Currently it can be accessed from this link: http://167.71.139.222

Summary

It is a webpage that finds quotes and quote details for popular movies and TV shows. Given a query, it returns the most relevant quotes, along with the corresponding movie details. The collection of documents contains 77,584,425 quotes from 218,000 movies and TV shows. It uses a multi-level inverted index occupying 21.7GB on disk. The ranking algorithm uses BM25 and logarithmic popularity weighting for phrase search. Instead of quotes, the website can also perform a second search for full movies using weighted TFIDF algorithm. It also contains advanced search features, such as filtering by year, actors and keywords, and it includes genre filtering and query completion.

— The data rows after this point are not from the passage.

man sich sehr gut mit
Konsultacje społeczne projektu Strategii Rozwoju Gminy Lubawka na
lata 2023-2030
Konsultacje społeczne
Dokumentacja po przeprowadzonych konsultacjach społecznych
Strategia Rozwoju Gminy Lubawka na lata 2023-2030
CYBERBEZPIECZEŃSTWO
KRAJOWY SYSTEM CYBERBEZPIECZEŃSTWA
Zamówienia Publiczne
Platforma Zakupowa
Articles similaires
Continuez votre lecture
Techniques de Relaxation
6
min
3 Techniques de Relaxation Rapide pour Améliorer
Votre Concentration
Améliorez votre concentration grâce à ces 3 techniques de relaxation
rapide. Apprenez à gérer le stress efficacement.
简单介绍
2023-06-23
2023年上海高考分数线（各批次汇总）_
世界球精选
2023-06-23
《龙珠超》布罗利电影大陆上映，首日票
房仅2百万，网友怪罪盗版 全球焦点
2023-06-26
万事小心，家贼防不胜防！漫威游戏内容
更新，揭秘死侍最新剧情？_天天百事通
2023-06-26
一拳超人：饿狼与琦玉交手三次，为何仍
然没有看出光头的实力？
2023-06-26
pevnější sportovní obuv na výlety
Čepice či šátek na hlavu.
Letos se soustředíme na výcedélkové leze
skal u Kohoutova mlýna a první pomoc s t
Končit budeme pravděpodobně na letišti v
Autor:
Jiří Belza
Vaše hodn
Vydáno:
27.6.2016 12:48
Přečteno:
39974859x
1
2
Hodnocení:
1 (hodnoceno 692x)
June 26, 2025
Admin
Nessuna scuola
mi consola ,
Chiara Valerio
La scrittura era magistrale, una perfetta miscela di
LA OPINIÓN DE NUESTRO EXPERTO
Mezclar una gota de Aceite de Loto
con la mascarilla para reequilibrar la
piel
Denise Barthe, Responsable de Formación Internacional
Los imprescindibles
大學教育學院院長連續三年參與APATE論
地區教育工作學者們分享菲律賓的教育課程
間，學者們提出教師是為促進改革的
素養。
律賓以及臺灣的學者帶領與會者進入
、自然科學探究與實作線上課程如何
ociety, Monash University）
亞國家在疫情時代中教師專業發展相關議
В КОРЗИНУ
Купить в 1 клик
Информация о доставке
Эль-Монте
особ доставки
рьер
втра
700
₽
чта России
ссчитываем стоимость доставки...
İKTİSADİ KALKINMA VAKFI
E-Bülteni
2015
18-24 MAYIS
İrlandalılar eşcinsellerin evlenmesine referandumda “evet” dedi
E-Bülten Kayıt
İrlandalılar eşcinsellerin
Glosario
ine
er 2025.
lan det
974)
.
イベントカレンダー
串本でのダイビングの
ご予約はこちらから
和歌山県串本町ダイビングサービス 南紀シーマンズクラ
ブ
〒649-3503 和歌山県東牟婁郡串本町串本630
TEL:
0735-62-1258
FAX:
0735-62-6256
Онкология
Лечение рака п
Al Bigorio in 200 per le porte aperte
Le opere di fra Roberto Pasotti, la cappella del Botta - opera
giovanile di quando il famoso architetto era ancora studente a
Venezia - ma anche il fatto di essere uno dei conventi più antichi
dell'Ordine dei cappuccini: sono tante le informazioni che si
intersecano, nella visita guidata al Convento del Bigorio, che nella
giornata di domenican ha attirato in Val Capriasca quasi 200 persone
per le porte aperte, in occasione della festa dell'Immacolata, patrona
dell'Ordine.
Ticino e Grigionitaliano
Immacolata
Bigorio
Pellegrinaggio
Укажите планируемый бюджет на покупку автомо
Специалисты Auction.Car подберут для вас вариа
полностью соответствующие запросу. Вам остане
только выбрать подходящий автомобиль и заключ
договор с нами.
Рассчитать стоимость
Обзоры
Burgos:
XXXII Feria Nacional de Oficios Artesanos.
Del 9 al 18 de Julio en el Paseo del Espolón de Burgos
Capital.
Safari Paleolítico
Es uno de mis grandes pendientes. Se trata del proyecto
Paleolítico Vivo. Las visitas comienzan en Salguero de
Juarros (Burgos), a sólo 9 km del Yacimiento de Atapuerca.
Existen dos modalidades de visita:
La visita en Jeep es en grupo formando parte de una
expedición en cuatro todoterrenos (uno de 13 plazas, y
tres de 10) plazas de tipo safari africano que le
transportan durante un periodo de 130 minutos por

The project consists of 4 basic parts:

  • data_collection
  • ir_eval: IR indexing and ranking
  • gui: gui build with React
  • api: api built with Flask

Read the README files under each project for more details.

Installation

You need to have Python 3 installed.

Create a local environment and install the requirements:

python3 -m venv .env
source .env/bin/activate
pip install -r requirements.txt
pip install -e .

Run the front-end

cd gui
npm start

If the folder node_modules doesn't exist under the gui folder, run npm install first and then npm start

Run the back-end

cd api
./run.sh

Testing

Add your tests to the tests/ folder. The file names should start with test_. Each test method should also start with test_. See tests/test_phrase_search.py for an example. Execute the following command to run tests:

python -m unittest discover -p test*.py